One other reason this species is so sought after is its ease of maintenance. If there is a landscape suited to palms or needing a tropical feel, the Christmas palm is a terrific choice that will not be overwhelming in size or workload. You'll just need to be sure you live in a region that has the right temperatures for this species.
|Botanical Name||Adonidia merrillii|
|Common Name||Christmas Palm, Manila Palm|
|Plant Type||Broad Leaf Evergreen Palm|
|Mature Size||15-25 feet tall 6-8 feet tall|
|Sun Exposure||Full Sun|
|Soil Type||Clay, Sand, Loam, Well-Draining|
|Soil pH||Neutral to Alkaline|
Christmas Palm Tree Care
Growing the Christmas palm is an easy task if the plant is in the right setting or can be moved indoors and outdoors seasonally to appropriate temperatures.
The Christmas palm will do well in full sun or partial shade. Full sun is preferred for best fruit production, which is six to eight hours of sun a day.
Clay, loam or sand all are perfectly suitable soils for the Christmas palm. This tree needs good drainage to thrive and it will not tolerate standing water. Soil pH is also a matter of some concern and should be tested before planting. The Christmas palm prefers neutral to alkaline soil.

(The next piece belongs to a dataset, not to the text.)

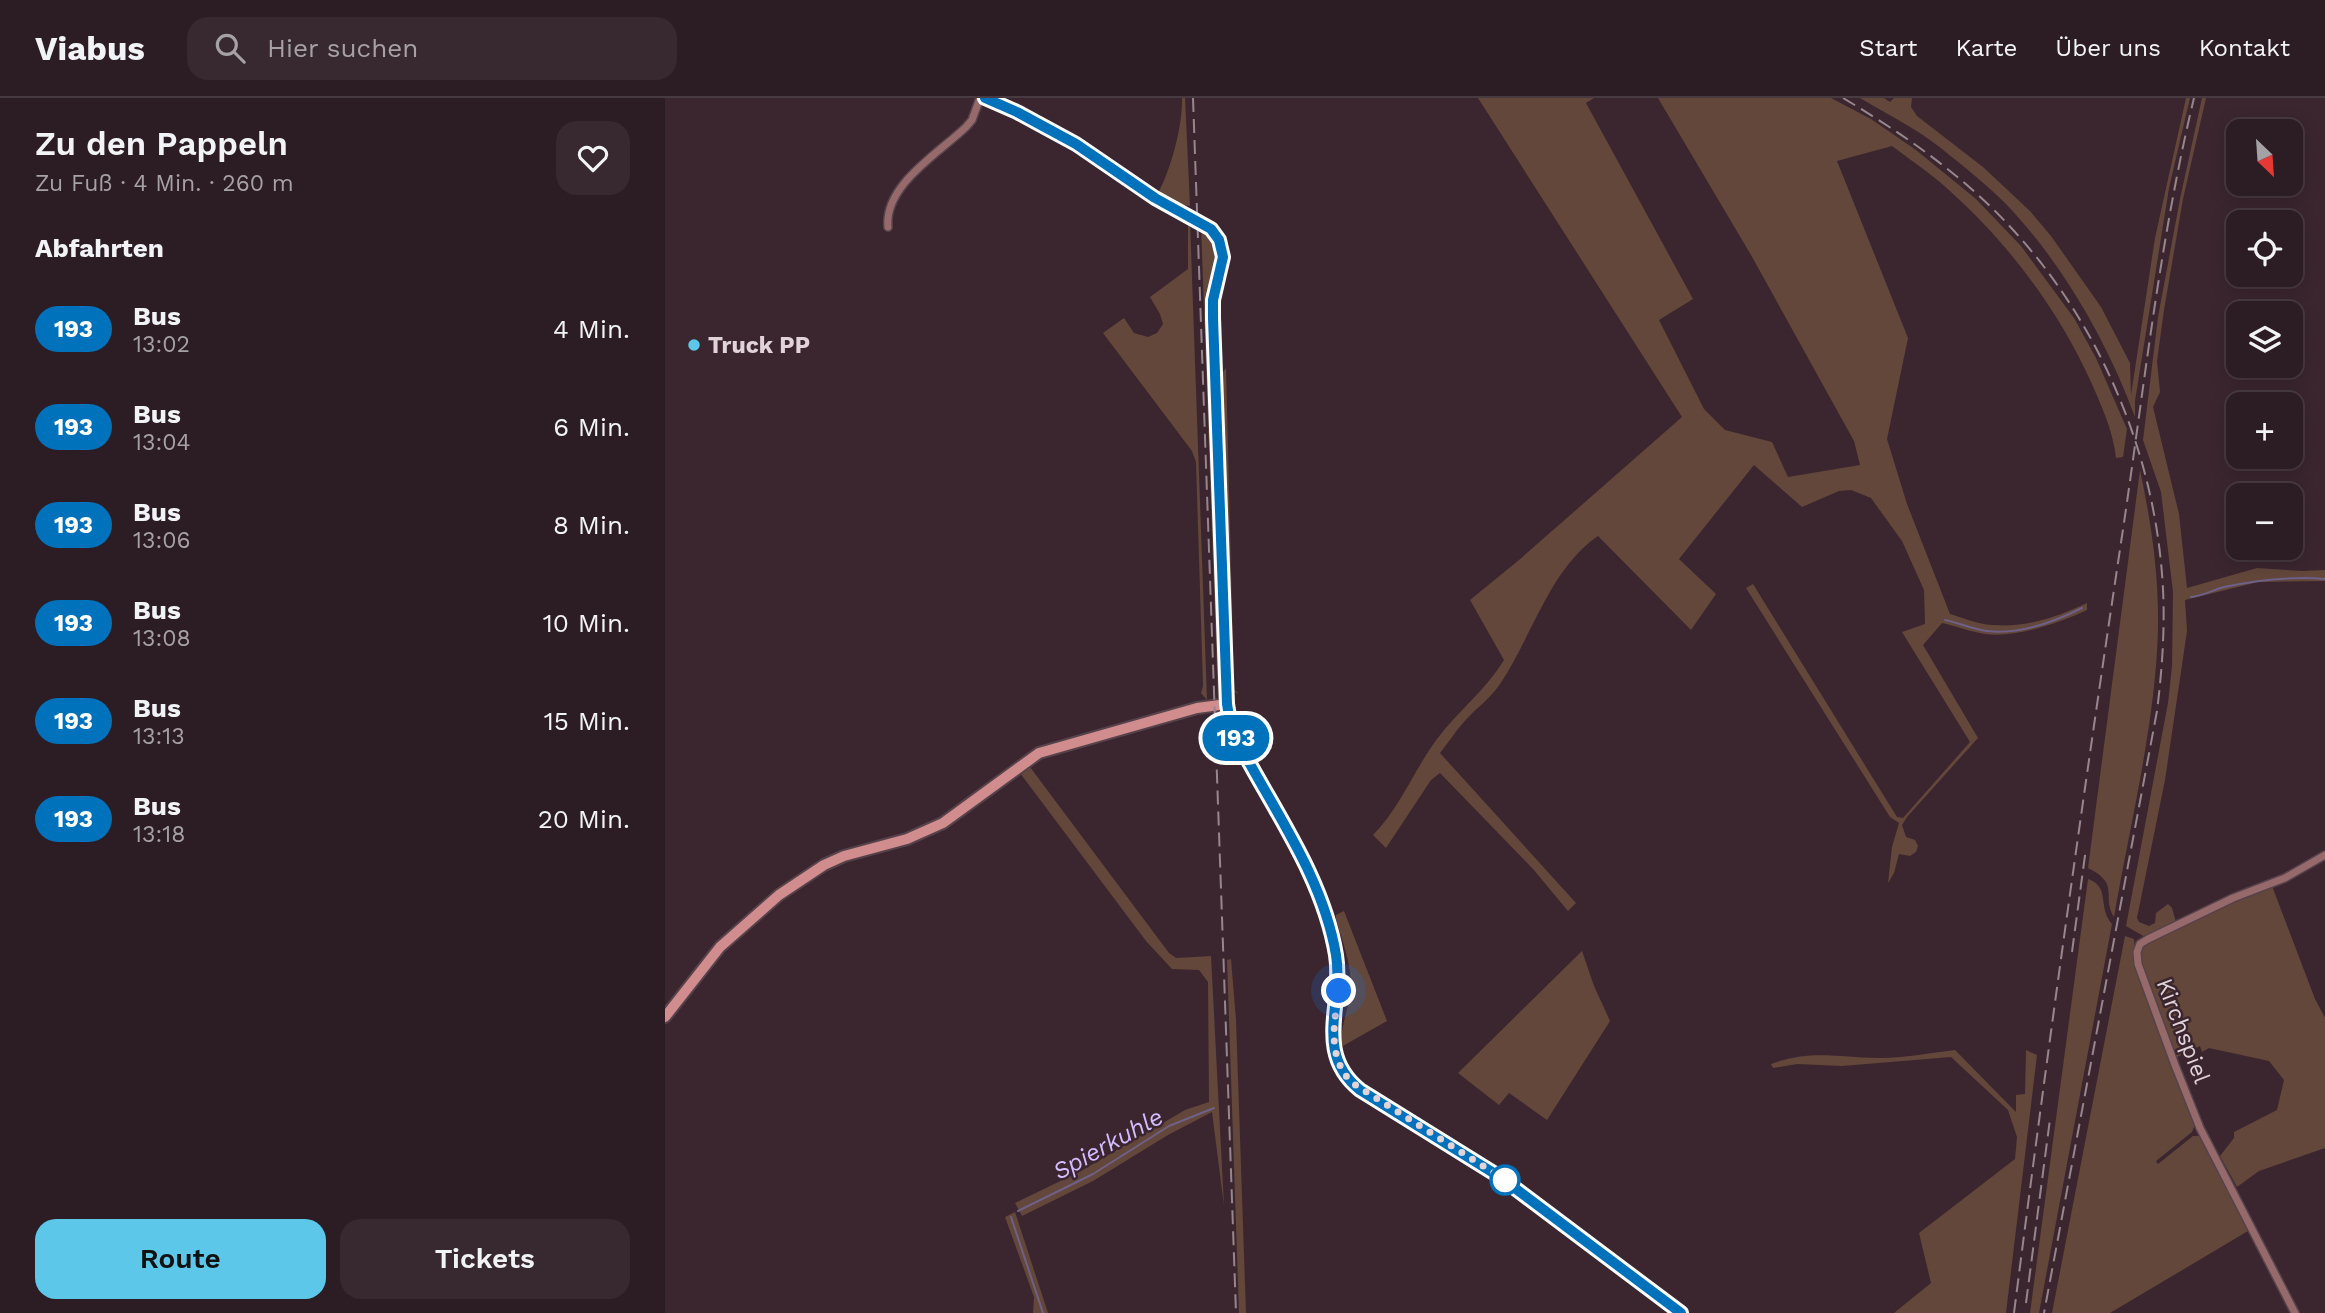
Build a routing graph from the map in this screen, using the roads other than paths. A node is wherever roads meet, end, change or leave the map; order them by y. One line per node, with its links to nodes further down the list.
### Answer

Watering the palm is essential if you live in dry areas. While it is drought-tolerant for short periods, you will notice a deficiency in growth and flowering if left without enough moisture. One inch of supplemental watering in an area with moderate rain should be okay. In dry areas, this should be increased to two inches. At a depth of three inches, mulching at the palm’s base will help retain moisture.
Temperature and Humidity
The Christmas palm is extremely cold sensitive and will not survive under 30o Fahrenheit for long. To ensure the plant’s health, make sure it is planted in the correct Zone, USDA Zone 10-11, or used as a container plant that can be brought indoors when the temperatures drop.
The Christmas palm tends to suffer from boron deficiency. It does well in soil with low nutritional values, but boron is always an issue. To compensate, be sure to use a fertilizer specially formulated for palms.
Christmas palms are self-cleaning, meaning that the frond falls off once it dies without the need to be pruned. The one bit of maintenance that needs to be performed is cleaning up or cutting dead, rotting, or fallen fruits. Neglecting this can lead to unpleasant aromas, insects, and pathogens.
Is the Christmas Palm Toxic?
According to the ASPCA, the Christmas palm is non-toxic to dogs, cats, and horses.
If located in Southern Florida, the palm is susceptible to a disease known as Lethal Yellowing.
This disease can result in the palm’s fruit falling from the tree prematurely. The tips of the flowers will also yellow and new fruit will not be produced. Plus, the fronds will yellow at the bottom and this will progress towards the top of the crown.
There is no cure for the disease, and treatment is costly. The best course of action is removing and planting a resistant species unless the infected specimen plant is extremely rare or valuable. Otherwise, the required yearly treatments are cost-prohibitive.